# YOUR TASK:
Give back the lines from the very first one up to and including the line with "372.8], [0, 0, 1]] dist [0.041168, -0.026566]", copied word for word. Leave the pictures out of your answer.

# DATASET EXCERPT:

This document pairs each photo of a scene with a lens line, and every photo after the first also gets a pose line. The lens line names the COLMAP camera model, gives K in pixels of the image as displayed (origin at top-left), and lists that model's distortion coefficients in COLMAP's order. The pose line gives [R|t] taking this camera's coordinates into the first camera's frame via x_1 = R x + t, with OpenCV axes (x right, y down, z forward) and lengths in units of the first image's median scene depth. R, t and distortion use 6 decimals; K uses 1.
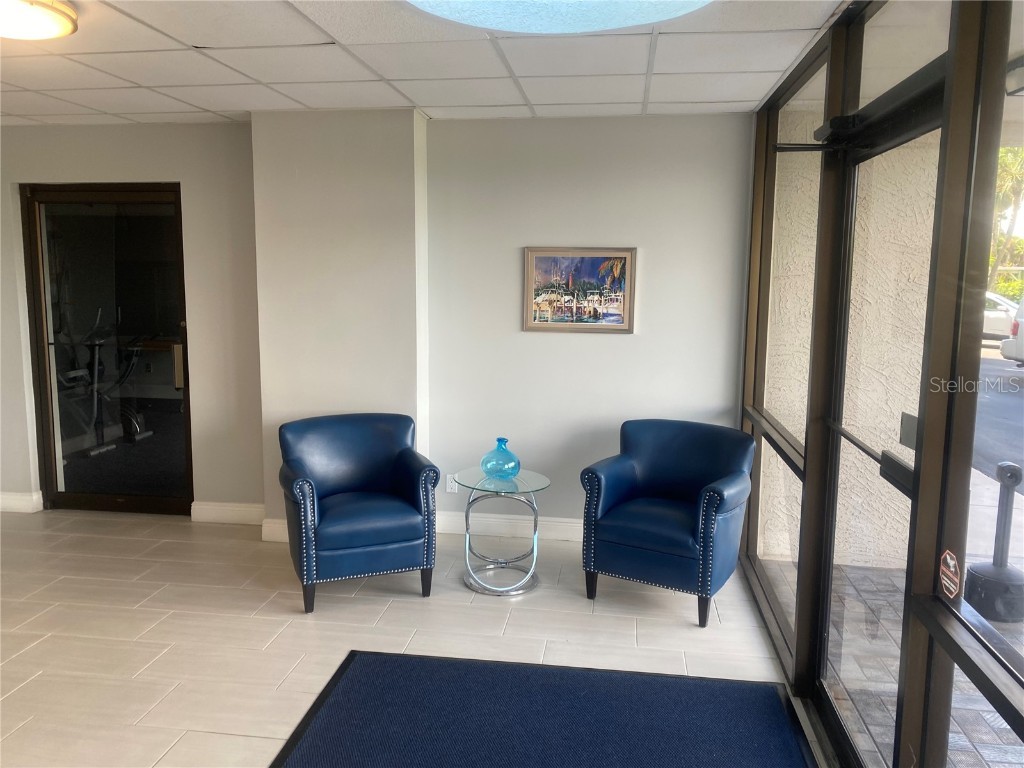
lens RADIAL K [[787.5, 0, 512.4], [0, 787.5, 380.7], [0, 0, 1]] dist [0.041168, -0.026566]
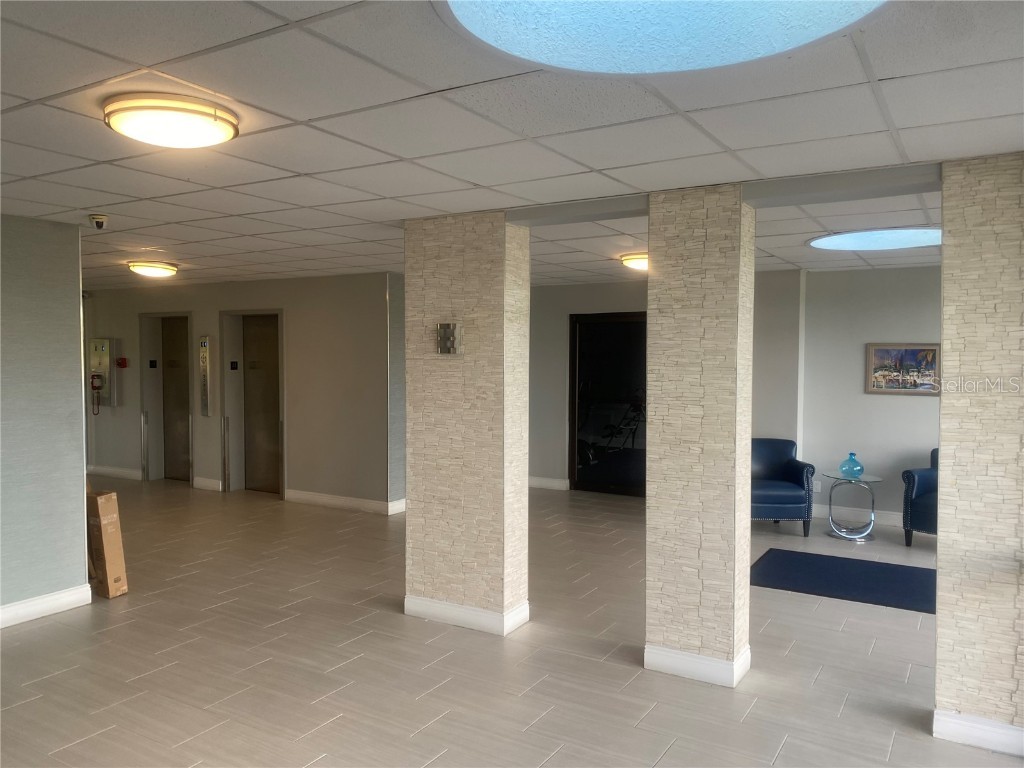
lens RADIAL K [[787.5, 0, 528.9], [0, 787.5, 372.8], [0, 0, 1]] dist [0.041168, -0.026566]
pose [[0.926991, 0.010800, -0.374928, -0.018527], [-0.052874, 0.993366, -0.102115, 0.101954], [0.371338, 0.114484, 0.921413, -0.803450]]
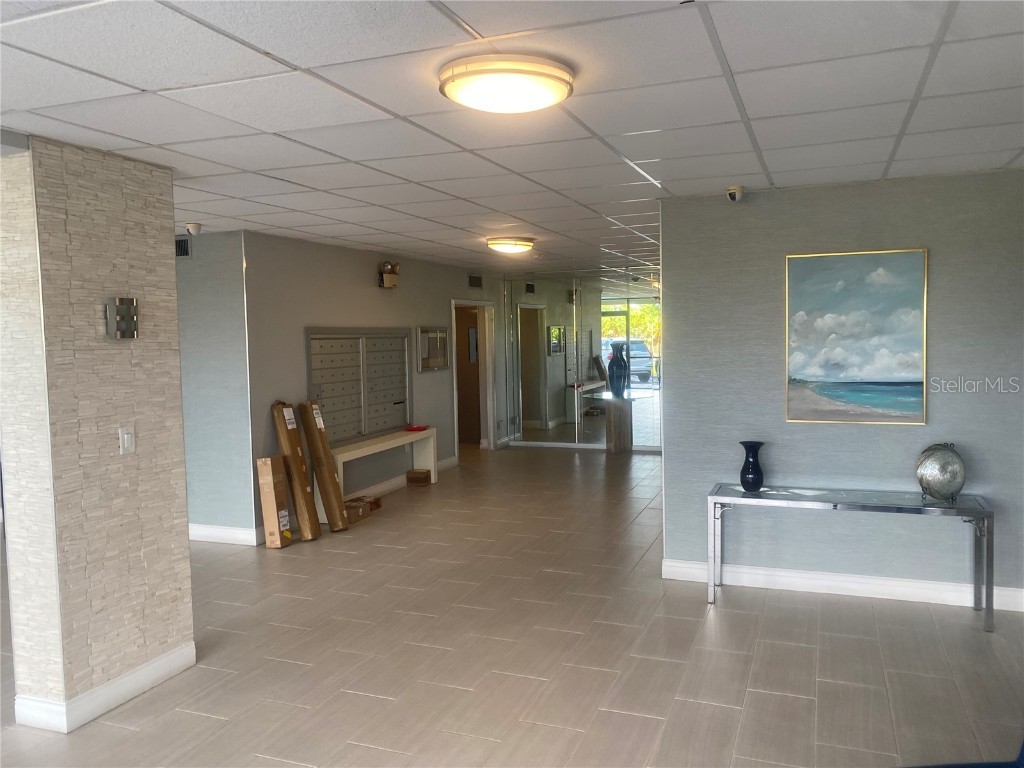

# SOLUTION FOR THIS TASK:
This document pairs each photo of a scene with a lens line, and every photo after the first also gets a pose line. The lens line names the COLMAP camera model, gives K in pixels of the image as displayed (origin at top-left), and lists that model's distortion coefficients in COLMAP's order. The pose line gives [R|t] taking this camera's coordinates into the first camera's frame via x_1 = R x + t, with OpenCV axes (x right, y down, z forward) and lengths in units of the first image's median scene depth. R, t and distortion use 6 decimals; K uses 1.
lens RADIAL K [[787.5, 0, 512.4], [0, 787.5, 380.7], [0, 0, 1]] dist [0.041168, -0.026566]
lens RADIAL K [[787.5, 0, 528.9], [0, 787.5, 372.8], [0, 0, 1]] dist [0.041168, -0.026566]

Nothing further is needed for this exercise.